● **WHAT YOU HAVE TO DO**: Up to and including the line with "expression analysis of", please set down the entries below exactly, starting from the first line.

● **TASK INPUTS**:
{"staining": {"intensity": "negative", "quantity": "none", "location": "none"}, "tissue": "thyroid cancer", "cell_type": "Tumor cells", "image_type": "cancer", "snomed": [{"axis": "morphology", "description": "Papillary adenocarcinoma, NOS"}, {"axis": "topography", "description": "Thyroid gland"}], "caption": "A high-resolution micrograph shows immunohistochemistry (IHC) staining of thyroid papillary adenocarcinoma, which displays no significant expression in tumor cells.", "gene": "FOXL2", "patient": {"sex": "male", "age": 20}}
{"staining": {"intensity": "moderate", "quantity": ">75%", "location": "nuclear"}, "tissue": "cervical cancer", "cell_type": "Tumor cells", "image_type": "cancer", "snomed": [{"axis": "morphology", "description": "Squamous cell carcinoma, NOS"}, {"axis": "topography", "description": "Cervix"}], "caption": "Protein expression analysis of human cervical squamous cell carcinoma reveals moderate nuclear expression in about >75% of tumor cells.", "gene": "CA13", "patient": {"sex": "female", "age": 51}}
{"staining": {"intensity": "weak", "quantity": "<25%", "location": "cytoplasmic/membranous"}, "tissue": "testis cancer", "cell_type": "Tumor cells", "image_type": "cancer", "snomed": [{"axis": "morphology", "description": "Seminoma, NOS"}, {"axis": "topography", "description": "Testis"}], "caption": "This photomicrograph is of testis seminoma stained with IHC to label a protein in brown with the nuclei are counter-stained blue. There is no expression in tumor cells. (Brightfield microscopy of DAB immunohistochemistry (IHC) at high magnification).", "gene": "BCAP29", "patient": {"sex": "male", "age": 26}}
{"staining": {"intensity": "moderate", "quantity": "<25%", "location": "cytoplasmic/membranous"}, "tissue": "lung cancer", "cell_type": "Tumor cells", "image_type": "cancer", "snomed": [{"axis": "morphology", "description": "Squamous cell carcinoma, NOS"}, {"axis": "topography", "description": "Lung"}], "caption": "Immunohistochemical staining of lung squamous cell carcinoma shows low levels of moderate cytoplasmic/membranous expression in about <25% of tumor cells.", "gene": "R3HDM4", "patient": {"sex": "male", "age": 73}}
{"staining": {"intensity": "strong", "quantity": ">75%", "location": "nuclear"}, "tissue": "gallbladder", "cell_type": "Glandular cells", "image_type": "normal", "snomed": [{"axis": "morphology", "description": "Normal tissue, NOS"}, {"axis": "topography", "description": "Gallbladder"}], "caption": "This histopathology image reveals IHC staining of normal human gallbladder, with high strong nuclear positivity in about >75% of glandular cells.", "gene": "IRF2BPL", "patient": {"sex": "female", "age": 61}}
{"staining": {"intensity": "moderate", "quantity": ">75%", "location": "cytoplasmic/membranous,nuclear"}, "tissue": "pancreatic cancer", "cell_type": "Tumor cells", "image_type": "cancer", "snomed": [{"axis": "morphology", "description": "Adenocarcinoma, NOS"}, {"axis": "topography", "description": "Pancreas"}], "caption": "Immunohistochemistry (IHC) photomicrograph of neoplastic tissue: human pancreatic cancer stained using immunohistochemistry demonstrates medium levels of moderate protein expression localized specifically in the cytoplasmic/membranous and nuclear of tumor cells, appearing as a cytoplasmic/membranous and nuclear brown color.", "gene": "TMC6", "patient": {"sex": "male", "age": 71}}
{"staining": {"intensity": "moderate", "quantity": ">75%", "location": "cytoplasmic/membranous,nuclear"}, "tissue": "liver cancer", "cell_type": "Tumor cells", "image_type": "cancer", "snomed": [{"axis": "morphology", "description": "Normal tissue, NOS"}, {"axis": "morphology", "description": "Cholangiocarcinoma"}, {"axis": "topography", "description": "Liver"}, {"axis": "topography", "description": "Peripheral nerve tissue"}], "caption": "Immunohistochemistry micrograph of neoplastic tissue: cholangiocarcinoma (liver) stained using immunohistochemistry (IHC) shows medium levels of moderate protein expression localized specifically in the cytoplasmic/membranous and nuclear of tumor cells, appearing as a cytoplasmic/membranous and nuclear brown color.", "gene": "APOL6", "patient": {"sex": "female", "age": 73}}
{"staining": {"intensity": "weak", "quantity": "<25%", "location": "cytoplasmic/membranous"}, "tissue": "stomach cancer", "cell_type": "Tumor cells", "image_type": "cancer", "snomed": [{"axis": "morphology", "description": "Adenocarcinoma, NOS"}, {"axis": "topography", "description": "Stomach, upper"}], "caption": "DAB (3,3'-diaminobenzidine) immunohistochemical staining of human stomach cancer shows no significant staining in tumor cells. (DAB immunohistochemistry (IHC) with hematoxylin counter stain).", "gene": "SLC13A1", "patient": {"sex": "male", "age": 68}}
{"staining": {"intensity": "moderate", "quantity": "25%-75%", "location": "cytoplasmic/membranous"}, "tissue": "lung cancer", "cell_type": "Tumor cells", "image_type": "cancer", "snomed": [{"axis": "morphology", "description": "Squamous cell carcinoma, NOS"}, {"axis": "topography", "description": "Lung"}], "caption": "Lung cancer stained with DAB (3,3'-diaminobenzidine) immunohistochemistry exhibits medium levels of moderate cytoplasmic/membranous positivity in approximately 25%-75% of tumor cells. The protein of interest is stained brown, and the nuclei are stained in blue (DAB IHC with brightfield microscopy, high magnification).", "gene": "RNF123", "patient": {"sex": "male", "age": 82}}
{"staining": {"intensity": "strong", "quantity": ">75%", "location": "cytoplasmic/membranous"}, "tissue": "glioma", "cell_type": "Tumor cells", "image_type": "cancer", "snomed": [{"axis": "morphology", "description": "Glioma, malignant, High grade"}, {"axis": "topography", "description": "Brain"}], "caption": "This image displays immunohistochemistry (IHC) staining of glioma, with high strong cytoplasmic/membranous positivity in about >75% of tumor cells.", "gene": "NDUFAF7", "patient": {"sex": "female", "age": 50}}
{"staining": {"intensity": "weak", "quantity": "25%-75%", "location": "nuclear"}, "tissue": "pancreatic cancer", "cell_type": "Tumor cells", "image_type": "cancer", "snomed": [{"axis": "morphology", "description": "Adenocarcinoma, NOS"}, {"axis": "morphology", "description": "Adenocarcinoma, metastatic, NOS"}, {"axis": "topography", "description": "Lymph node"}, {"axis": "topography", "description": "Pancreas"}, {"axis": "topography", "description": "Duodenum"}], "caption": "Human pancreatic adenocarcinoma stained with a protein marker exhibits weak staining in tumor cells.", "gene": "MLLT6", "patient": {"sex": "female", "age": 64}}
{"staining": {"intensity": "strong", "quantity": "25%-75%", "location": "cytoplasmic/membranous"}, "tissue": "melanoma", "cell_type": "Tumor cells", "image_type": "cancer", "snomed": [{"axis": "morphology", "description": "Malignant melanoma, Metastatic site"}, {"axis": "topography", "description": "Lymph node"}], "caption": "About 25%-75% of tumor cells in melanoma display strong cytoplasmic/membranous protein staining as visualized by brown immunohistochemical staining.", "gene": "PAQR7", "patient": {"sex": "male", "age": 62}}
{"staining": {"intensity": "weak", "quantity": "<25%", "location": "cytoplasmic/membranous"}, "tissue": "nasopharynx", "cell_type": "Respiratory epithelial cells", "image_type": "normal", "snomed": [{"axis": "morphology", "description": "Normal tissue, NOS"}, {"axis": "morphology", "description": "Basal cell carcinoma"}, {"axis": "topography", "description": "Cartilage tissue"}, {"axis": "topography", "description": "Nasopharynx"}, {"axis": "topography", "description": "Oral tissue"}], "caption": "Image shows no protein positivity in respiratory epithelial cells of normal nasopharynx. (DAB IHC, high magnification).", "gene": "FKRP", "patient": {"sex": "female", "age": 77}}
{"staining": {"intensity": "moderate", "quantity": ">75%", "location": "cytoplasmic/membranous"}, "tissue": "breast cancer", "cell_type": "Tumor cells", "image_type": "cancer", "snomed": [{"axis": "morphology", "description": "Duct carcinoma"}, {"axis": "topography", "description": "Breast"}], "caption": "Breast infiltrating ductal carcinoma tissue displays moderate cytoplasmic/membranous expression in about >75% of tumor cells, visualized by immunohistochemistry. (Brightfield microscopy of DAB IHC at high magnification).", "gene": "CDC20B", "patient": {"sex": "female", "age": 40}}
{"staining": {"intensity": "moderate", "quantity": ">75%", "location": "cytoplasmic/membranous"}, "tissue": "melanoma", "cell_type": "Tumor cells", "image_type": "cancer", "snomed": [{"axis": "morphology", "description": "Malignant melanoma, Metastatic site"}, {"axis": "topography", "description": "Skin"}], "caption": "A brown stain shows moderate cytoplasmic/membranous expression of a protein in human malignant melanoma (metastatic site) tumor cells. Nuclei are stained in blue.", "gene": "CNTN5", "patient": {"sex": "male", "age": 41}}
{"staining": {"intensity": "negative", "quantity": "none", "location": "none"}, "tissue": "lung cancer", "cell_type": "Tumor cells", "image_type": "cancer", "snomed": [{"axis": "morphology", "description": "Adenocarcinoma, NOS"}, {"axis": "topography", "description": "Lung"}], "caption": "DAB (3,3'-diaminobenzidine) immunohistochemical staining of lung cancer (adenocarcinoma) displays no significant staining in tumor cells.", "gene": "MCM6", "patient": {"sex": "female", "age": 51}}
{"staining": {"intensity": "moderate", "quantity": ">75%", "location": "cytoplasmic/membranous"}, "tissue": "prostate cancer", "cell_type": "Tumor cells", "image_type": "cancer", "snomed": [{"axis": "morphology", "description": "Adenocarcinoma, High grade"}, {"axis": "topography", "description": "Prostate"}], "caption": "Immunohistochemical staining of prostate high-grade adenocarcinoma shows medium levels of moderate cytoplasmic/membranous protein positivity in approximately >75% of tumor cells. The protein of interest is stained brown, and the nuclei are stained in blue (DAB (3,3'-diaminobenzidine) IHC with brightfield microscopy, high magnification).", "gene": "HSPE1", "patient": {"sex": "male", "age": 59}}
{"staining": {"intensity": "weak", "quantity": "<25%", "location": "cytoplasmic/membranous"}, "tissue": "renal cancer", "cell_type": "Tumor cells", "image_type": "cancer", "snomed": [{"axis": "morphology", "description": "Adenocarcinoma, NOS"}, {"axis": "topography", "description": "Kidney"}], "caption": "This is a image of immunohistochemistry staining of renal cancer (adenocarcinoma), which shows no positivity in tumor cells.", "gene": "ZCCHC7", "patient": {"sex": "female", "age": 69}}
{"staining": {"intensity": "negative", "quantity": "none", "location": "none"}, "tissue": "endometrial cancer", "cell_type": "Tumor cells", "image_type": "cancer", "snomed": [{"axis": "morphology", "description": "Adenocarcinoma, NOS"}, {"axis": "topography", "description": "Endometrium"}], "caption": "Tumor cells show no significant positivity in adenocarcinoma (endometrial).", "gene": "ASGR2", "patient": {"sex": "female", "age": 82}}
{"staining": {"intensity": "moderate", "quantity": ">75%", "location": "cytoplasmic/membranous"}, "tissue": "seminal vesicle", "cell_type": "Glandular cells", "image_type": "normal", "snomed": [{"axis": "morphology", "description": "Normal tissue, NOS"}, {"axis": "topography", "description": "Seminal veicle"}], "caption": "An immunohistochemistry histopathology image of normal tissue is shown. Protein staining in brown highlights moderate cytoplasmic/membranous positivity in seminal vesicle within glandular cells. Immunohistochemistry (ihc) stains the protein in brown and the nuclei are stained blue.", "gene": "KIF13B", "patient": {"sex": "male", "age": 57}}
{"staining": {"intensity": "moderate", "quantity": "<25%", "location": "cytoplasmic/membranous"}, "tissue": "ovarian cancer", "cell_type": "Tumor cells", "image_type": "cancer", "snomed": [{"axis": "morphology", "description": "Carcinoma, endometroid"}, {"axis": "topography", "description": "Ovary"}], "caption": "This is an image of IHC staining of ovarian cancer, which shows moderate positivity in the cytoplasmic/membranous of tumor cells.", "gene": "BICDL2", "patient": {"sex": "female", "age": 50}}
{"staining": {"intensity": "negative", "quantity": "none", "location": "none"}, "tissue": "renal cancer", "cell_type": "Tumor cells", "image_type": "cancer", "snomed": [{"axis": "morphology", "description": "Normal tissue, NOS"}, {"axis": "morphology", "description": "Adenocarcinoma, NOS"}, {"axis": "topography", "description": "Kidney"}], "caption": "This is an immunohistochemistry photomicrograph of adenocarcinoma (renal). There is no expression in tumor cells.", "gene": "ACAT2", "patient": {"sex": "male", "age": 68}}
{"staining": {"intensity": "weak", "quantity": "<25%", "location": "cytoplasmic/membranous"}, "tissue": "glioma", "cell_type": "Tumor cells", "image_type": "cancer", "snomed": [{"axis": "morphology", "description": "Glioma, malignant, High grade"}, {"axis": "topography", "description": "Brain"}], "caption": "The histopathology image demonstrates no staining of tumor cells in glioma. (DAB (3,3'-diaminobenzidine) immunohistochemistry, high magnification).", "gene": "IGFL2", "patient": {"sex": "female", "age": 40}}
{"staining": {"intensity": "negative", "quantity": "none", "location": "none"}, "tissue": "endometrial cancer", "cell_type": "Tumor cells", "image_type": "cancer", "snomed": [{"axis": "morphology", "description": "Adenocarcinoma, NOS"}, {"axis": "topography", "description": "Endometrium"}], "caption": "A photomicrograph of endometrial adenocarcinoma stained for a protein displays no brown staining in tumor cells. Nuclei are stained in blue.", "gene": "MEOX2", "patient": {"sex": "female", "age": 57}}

● **RESULT OF THE EXERCISE**:
{"staining": {"intensity": "negative", "quantity": "none", "location": "none"}, "tissue": "thyroid cancer", "cell_type": "Tumor cells", "image_type": "cancer", "snomed": [{"axis": "morphology", "description": "Papillary adenocarcinoma, NOS"}, {"axis": "topography", "description": "Thyroid gland"}], "caption": "A high-resolution micrograph shows immunohistochemistry (IHC) staining of thyroid papillary adenocarcinoma, which displays no significant expression in tumor cells.", "gene": "FOXL2", "patient": {"sex": "male", "age": 20}}
{"staining": {"intensity": "moderate", "quantity": ">75%", "location": "nuclear"}, "tissue": "cervical cancer", "cell_type": "Tumor cells", "image_type": "cancer", "snomed": [{"axis": "morphology", "description": "Squamous cell carcinoma, NOS"}, {"axis": "topography", "description": "Cervix"}], "caption": "Protein expression analysis of human cervical squamous cell carcinoma reveals moderate nuclear expression in about >75% of tumor cells.", "gene": "CA13", "patient": {"sex": "female", "age": 51}}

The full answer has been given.